[[ Passage, beginning ]]

We were supposed to see the famous Dr.VH today, I was very anxious to see him, families fly across the country to see him. He is like THE MAN! Buuuut he had an emergency and had to fly to Europe. So we saw Dr.T. Areli likes her. She has seen her before and throughout our journey to a diagnosis, Dr. T has called often, just to check on us. We have been lucky, we have had great doctors throughout this. Dr.VH passed along everything he needed so D.T could fill in for him. To start, I guess I need to back pedal to Monday where Areli had bloodwork done to test for different mito genetic disorders like respiratory chain defects and lysosomal defects and more I just can't remember all the names. Today, Dr.T informed us that Areli's liver biopsy was VERY fatty. Worse than her biopsy from 6 months ago, which means her disease is progressing. Ironically, her liver panel is the lowest it has ever been. (?) confusing. My impression is they think it is mito over CESD. However we are still testing for it, which is pending, and they believe if she does have it she has a milder form of Wolman's Disease. As for mito, her biopsy revealed
Complex III Deficiency. This test usually takes 2-4 months to perform, but Dr.VH expedited it, so we got the results in a week. While I am happy he got it faster for us I have to admit I am very confused as to why. This doctor deals with SICK children everyday. These tests that take months are nothing new to him, so why'd he speed up ours? Like I said it sucks to be the family that needs VIP treatment, but if your child's sick, it's nice to have the VIP. Dr. VH sent off another piece of her biopsy to be retested to make sure this wasn't a fluke and if Complex III Deficiency is apparent again they will test 4 specific genes to find the mutation. We have hope that she would have a milder form of Complex III because so far no renal involvement has presented, however they tested her kidneys today to monitor them for involvement. Hopefully Dr.VH can expedite this round of testing as well!

[[ Passage, end ]]
[[ Entries shown, beginning ]]

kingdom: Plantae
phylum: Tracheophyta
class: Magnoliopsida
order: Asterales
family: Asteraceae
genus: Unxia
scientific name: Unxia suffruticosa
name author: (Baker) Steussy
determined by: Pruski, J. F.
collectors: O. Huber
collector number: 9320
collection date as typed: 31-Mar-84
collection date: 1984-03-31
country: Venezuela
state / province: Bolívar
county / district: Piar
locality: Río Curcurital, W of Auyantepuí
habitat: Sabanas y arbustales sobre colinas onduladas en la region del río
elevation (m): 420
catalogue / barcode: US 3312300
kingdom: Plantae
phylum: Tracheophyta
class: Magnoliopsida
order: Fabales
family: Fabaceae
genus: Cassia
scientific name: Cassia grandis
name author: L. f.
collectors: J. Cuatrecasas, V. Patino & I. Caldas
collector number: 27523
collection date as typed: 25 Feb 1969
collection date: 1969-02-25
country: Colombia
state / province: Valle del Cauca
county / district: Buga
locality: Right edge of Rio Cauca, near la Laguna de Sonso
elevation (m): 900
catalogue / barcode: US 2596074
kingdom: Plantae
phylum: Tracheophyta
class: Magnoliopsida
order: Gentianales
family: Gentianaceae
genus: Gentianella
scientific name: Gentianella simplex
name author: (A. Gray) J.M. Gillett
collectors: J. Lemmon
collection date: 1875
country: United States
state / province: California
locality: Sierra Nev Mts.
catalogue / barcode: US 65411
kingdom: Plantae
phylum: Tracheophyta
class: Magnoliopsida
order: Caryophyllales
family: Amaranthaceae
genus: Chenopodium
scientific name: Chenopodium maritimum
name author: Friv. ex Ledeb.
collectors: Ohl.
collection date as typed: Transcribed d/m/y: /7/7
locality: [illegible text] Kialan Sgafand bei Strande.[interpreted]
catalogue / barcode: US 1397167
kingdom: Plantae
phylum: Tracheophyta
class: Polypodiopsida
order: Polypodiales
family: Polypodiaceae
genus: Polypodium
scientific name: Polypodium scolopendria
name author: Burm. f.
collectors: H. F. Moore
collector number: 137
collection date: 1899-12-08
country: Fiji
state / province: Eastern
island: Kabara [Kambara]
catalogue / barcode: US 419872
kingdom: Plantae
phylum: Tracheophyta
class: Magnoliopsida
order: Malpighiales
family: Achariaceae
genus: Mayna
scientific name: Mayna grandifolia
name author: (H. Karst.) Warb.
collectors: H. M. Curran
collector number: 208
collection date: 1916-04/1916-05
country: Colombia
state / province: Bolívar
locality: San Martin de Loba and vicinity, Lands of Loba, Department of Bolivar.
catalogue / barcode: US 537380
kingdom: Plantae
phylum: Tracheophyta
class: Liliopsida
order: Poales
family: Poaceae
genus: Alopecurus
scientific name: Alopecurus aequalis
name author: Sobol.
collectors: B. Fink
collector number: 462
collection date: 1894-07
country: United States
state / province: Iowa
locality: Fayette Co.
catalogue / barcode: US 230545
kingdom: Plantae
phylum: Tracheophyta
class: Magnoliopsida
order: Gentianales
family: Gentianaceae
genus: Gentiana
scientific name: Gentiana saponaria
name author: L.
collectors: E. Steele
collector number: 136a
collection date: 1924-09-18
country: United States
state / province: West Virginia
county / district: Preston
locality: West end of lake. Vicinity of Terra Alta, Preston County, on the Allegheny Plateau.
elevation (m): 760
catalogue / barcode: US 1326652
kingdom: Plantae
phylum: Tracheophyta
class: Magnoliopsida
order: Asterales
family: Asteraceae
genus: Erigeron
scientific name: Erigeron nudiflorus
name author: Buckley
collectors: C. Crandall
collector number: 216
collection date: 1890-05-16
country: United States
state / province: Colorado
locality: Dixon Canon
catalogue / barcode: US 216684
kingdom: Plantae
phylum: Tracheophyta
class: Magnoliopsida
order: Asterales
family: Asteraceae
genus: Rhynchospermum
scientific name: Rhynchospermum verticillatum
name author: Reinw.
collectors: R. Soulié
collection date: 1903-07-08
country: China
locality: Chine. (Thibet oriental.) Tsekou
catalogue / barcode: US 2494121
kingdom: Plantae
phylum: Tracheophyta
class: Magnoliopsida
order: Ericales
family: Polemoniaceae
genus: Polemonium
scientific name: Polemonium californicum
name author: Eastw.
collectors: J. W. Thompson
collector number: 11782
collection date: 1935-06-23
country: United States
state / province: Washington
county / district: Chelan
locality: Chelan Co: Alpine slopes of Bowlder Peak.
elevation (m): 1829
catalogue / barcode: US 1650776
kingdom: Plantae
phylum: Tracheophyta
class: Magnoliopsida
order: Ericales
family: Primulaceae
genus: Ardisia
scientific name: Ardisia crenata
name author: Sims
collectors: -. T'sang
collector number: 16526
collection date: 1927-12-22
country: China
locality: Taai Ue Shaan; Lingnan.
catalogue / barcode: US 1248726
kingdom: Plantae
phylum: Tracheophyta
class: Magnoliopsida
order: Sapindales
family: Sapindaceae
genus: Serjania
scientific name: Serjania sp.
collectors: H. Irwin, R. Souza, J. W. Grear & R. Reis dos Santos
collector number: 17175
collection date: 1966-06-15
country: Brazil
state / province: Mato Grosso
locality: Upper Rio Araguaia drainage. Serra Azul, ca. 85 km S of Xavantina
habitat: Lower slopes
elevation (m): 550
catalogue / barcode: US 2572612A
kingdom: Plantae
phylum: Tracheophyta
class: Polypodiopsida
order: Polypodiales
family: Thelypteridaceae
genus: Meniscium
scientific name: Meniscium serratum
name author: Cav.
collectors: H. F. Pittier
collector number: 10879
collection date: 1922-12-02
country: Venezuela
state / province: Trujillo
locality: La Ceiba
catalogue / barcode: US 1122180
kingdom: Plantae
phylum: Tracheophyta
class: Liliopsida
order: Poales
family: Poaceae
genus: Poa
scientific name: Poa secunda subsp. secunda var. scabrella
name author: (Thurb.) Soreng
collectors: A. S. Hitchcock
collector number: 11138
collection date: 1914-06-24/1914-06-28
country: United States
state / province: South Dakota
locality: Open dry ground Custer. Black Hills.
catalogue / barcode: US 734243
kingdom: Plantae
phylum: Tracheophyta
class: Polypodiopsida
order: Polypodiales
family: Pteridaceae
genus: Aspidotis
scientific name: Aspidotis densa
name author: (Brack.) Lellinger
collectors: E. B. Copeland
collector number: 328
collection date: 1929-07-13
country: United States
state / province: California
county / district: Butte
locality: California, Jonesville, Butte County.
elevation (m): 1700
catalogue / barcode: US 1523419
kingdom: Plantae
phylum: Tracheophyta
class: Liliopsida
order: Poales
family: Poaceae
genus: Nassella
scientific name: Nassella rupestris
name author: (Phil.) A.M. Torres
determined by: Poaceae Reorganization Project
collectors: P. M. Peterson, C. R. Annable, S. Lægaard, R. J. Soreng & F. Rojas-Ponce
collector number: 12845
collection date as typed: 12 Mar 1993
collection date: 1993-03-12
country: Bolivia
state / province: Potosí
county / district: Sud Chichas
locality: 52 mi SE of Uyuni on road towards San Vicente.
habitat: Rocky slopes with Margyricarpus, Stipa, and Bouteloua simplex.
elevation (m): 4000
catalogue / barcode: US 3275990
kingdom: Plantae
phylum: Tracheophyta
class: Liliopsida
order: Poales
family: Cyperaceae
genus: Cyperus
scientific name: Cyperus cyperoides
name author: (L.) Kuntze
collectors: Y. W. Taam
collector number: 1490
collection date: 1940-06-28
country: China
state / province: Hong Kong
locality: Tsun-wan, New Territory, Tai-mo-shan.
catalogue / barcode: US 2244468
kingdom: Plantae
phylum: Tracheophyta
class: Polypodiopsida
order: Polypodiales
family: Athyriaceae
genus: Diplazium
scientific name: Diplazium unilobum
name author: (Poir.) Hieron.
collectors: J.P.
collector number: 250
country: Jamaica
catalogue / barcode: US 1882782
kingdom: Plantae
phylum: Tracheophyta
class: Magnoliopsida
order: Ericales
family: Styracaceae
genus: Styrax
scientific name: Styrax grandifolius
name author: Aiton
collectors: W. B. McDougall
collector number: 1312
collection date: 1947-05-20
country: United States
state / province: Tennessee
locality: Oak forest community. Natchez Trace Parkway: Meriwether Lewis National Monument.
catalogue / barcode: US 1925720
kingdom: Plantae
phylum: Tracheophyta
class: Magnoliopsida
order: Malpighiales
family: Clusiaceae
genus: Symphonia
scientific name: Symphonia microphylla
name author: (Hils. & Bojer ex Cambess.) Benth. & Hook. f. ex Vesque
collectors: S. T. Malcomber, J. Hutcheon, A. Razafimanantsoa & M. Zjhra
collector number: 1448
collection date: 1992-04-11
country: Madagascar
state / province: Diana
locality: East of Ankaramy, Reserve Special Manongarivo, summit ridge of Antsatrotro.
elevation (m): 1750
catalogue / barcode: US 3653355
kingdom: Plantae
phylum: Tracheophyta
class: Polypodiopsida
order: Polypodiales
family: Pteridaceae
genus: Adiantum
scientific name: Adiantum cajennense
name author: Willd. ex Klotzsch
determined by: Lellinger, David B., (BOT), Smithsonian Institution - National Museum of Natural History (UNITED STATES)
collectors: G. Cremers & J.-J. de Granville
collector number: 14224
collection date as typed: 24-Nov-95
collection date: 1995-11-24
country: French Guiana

[[ Entries shown, end ]]

### [Activity list]
1. Summarize the post about Areli's test results in two sentences.
2. Carry on the post about Areli's test results past its final sentence.

### [Your responses]
1. Because Dr.VH had an emergency, the family saw Dr.T, who reported that Areli's liver biopsy was very fatty and worse than six months ago, even though her liver panel is the lowest it has ever been. The biopsy also revealed Complex III Deficiency, so another piece is being retested, and if the deficiency shows up again, four specific genes will be tested to find the mutation.

2.
Areli rolled over from back to tummy for the first time months ago, but didn't do it again, until the past couple of weeks she has done it a handful of times. She has never gone tummy to back, regardless of the amount of tummy time. She can push her chest up off the ground and working on getting her butt up. If I put her in the "crawling" stance she will stay like that for awhile, but not make any attempts to crawl. She loves to stand and will "walk" assisted, but will not roll over or try to crawl, so we are starting therapy to help her so she doesn't fall behind. Some babies skip crawling and go straight to walking, but I think if my girl is already going to have problems with muscle weakness she needs to start young building all her muscles to be as strong as they can be. I refuse to let her miss a milestone, so therapy it is!!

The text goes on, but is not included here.